DATA EXCERPTS:
++++++++++
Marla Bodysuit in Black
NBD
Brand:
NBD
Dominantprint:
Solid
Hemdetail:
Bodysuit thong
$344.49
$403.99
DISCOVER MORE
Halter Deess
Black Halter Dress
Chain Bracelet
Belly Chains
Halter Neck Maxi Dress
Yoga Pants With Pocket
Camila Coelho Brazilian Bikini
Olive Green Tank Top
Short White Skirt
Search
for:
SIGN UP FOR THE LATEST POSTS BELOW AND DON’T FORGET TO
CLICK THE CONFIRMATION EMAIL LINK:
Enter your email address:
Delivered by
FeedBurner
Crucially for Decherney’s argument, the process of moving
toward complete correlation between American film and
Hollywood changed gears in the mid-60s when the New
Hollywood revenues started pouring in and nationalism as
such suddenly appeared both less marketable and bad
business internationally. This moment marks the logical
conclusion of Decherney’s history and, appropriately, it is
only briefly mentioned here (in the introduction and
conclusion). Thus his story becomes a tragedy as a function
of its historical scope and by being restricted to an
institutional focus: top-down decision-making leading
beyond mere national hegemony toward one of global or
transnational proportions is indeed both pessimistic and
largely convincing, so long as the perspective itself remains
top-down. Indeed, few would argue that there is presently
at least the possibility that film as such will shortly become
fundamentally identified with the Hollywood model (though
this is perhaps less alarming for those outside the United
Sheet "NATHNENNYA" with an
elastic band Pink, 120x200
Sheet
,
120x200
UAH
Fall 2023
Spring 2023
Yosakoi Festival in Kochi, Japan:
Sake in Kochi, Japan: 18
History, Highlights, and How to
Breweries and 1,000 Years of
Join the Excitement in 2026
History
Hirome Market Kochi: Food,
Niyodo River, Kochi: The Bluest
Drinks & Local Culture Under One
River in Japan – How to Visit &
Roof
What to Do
++++++++++
TASK ITEM: Copy each line of the records that has "Black" in it.

RESULT FOR THIS TASK:
Marla Bodysuit in Black
Black Halter Dress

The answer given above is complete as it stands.